▸ Exercise requirements
Could you update the review of the 2014 Pushcart Prize collection, starting with "Bill Henderson (editor), 2014" and going on through "he’d been nominated.", so that "amazing" reads "astonishing"?

▸ Excerpted passage
----

Bill Henderson (editor), 2014 Pushcart Prize: Best of the Small Presses
The 2013 Pushcart Prize collection made a real impression on me, such that I said in my review from that quarter, last year, that I was going to have to make the series an annual tradition. The selections from 2014 are, at worst, pretty damn good. At their best, they’re amazing. I was most affected by Pam Houston’s essay on truth in nonfiction (“Corn Maze”), Sarah Lindsay’s marvelous “Origin,” Bob Hicok’s “Getting By,” and the Bill Cotter essay from The Believer, “The Gentleman’s Library, a Nowaday Redux.” I was also surprised to see my friend Davy Rothbart’s “Human Snowball,” from his entertaining collection of personal essays, My Heart Is an Idiot, as the volume’s very first offering. I hadn’t even known he’d been nominated.

----

Stored data entries
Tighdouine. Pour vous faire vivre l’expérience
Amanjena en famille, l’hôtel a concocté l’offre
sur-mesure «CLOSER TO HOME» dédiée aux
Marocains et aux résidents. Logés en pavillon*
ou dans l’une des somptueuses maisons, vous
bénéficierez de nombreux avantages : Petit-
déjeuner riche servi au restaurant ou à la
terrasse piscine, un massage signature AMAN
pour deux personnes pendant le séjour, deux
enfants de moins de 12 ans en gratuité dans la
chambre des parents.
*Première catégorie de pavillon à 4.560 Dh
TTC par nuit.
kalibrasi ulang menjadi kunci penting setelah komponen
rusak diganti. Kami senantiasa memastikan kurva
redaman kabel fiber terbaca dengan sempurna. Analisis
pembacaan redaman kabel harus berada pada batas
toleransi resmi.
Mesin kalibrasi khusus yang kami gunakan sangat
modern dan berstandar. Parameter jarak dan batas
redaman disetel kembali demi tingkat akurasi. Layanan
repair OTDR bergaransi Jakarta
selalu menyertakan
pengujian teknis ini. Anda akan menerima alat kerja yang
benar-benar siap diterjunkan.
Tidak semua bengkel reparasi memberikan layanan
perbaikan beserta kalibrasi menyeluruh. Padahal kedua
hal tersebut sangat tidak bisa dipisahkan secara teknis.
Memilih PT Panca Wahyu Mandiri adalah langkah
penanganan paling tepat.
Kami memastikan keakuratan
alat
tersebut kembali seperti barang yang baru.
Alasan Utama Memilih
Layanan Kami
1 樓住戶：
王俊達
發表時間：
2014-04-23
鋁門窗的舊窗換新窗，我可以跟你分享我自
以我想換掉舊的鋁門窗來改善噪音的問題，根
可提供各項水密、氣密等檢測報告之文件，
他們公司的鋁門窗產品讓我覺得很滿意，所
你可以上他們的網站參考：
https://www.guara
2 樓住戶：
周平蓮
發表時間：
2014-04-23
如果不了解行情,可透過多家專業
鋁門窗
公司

----

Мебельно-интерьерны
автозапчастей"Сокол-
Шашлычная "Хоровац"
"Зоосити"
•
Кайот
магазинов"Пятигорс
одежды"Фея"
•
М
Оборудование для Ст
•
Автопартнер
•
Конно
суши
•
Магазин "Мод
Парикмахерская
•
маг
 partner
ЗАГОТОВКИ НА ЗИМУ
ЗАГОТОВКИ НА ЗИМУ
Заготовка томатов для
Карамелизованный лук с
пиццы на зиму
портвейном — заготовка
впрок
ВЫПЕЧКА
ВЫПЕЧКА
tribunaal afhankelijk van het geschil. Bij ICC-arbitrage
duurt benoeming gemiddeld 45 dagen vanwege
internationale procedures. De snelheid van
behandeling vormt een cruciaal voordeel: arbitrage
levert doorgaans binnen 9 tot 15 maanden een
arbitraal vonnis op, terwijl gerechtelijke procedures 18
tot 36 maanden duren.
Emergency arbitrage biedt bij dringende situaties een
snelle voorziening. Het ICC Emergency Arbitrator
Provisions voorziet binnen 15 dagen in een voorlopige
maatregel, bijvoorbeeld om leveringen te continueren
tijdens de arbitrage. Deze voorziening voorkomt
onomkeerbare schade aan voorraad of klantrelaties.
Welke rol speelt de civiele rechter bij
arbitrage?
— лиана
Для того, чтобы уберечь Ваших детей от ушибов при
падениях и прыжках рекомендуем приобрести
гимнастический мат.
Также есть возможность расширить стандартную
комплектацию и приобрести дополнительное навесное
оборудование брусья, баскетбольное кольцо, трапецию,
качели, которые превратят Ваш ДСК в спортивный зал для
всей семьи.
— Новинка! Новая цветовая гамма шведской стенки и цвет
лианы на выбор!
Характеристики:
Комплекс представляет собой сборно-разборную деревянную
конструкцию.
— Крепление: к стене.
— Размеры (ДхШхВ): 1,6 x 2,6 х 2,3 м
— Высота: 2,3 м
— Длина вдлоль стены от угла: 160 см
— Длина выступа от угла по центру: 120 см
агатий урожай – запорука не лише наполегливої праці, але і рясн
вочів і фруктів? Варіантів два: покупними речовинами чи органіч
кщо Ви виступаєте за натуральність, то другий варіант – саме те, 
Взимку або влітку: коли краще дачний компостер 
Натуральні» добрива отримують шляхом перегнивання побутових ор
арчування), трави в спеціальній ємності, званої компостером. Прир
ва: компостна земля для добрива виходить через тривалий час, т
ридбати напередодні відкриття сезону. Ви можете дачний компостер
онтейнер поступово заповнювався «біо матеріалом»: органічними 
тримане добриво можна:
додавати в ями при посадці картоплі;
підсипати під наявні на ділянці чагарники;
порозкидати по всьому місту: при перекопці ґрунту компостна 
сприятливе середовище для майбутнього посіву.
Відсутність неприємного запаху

----

▸ Finished exercise
Bill Henderson (editor), 2014 Pushcart Prize: Best of the Small Presses
The 2013 Pushcart Prize collection made a real impression on me, such that I said in my review from that quarter, last year, that I was going to have to make the series an annual tradition. The selections from 2014 are, at worst, pretty damn good. At their best, they’re astonishing. I was most affected by Pam Houston’s essay on truth in nonfiction (“Corn Maze”), Sarah Lindsay’s marvelous “Origin,” Bob Hicok’s “Getting By,” and the Bill Cotter essay from The Believer, “The Gentleman’s Library, a Nowaday Redux.” I was also surprised to see my friend Davy Rothbart’s “Human Snowball,” from his entertaining collection of personal essays, My Heart Is an Idiot, as the volume’s very first offering. I hadn’t even known he’d been nominated.